What this task involves »
Without the images, repeat every line of the listing exactly.

** Opening Given data block **

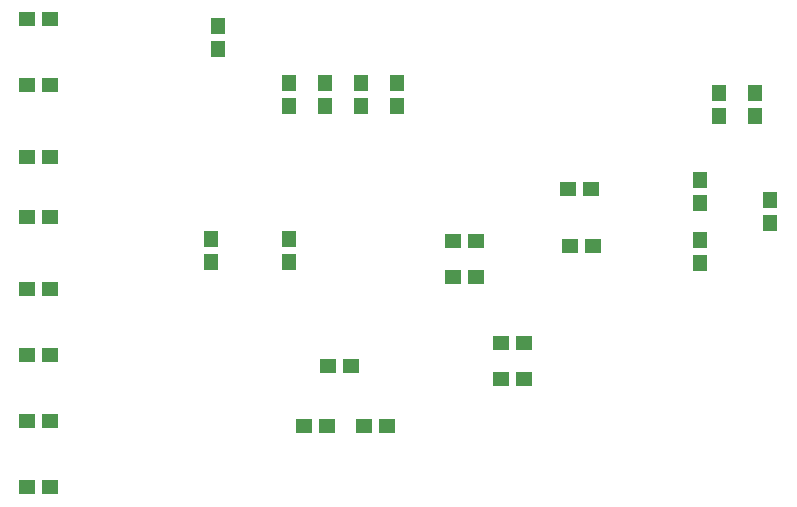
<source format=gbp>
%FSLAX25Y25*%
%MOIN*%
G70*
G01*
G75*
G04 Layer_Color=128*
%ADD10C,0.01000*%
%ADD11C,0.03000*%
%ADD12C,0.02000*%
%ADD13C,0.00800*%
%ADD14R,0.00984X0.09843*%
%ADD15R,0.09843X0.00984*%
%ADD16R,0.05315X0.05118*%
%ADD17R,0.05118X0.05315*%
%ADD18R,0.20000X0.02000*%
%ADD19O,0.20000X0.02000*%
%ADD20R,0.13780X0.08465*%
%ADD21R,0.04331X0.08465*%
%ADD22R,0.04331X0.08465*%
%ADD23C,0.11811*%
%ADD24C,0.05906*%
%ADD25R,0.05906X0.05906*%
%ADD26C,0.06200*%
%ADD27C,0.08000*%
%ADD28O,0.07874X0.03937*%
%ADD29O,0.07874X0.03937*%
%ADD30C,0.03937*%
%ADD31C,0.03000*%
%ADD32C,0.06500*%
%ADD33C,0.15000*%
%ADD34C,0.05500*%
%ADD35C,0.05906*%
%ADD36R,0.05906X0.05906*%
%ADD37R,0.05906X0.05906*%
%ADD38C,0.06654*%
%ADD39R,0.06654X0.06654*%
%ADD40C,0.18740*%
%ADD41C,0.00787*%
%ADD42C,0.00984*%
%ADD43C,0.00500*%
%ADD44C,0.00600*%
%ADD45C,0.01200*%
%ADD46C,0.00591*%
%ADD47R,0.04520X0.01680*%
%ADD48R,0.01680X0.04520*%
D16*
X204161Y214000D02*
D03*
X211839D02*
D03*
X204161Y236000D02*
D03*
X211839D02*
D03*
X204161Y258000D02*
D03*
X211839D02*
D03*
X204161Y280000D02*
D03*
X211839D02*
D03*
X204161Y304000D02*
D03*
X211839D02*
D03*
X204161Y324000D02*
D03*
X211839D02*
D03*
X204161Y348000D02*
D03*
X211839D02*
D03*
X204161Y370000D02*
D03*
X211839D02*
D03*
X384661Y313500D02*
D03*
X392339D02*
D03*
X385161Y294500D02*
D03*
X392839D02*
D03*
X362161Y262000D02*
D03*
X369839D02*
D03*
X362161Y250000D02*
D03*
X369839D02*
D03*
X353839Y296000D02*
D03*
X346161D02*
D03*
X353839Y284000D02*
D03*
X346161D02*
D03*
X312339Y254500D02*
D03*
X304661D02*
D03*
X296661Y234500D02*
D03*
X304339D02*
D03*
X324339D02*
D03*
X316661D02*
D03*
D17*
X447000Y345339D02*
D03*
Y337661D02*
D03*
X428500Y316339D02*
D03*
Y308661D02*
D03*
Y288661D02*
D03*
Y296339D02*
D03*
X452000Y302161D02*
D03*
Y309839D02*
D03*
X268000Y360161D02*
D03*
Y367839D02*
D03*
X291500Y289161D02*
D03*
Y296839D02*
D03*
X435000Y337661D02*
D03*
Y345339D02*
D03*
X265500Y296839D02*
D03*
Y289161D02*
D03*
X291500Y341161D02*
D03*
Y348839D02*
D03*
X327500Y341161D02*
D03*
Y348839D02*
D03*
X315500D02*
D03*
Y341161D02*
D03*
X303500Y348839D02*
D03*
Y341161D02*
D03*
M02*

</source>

** Closing Given data block **

Expected answer »
<source format=gbp>
%FSLAX25Y25*%
%MOIN*%
G70*
G01*
G75*
G04 Layer_Color=128*
%ADD10C,0.01000*%
%ADD11C,0.03000*%
%ADD12C,0.02000*%
%ADD13C,0.00800*%
%ADD14R,0.00984X0.09843*%
%ADD15R,0.09843X0.00984*%
%ADD16R,0.05315X0.05118*%
%ADD17R,0.05118X0.05315*%
%ADD18R,0.20000X0.02000*%
%ADD19O,0.20000X0.02000*%
%ADD20R,0.13780X0.08465*%
%ADD21R,0.04331X0.08465*%
%ADD22R,0.04331X0.08465*%
%ADD23C,0.11811*%
%ADD24C,0.05906*%
%ADD25R,0.05906X0.05906*%
%ADD26C,0.06200*%
%ADD27C,0.08000*%
%ADD28O,0.07874X0.03937*%
%ADD29O,0.07874X0.03937*%
%ADD30C,0.03937*%
%ADD31C,0.03000*%
%ADD32C,0.06500*%
%ADD33C,0.15000*%
%ADD34C,0.05500*%
%ADD35C,0.05906*%
%ADD36R,0.05906X0.05906*%
%ADD37R,0.05906X0.05906*%
%ADD38C,0.06654*%
%ADD39R,0.06654X0.06654*%
%ADD40C,0.18740*%
%ADD41C,0.00787*%
%ADD42C,0.00984*%
%ADD43C,0.00500*%
%ADD44C,0.00600*%
%ADD45C,0.01200*%
%ADD46C,0.00591*%
%ADD47R,0.04520X0.01680*%
%ADD48R,0.01680X0.04520*%
D16*
X204161Y214000D02*
D03*
X211839D02*
D03*
X204161Y236000D02*
D03*
X211839D02*
D03*
X204161Y258000D02*
D03*
X211839D02*
D03*
X204161Y280000D02*
D03*
X211839D02*
D03*
X204161Y304000D02*
D03*
X211839D02*
D03*
X204161Y324000D02*
D03*
X211839D02*
D03*
X204161Y348000D02*
D03*
X211839D02*
D03*
X204161Y370000D02*
D03*
X211839D02*
D03*
X384661Y313500D02*
D03*
X392339D02*
D03*
X385161Y294500D02*
D03*
X392839D02*
D03*
X362161Y262000D02*
D03*
X369839D02*
D03*
X362161Y250000D02*
D03*
X369839D02*
D03*
X353839Y296000D02*
D03*
X346161D02*
D03*
X353839Y284000D02*
D03*
X346161D02*
D03*
X312339Y254500D02*
D03*
X304661D02*
D03*
X296661Y234500D02*
D03*
X304339D02*
D03*
X324339D02*
D03*
X316661D02*
D03*
D17*
X447000Y345339D02*
D03*
Y337661D02*
D03*
X428500Y316339D02*
D03*
Y308661D02*
D03*
Y288661D02*
D03*
Y296339D02*
D03*
X452000Y302161D02*
D03*
Y309839D02*
D03*
X268000Y360161D02*
D03*
Y367839D02*
D03*
X291500Y289161D02*
D03*
Y296839D02*
D03*
X435000Y337661D02*
D03*
Y345339D02*
D03*
X265500Y296839D02*
D03*
Y289161D02*
D03*
X291500Y341161D02*
D03*
Y348839D02*
D03*
X327500Y341161D02*
D03*
Y348839D02*
D03*
X315500D02*
D03*
Y341161D02*
D03*
X303500Y348839D02*
D03*
Y341161D02*
D03*
M02*

</source>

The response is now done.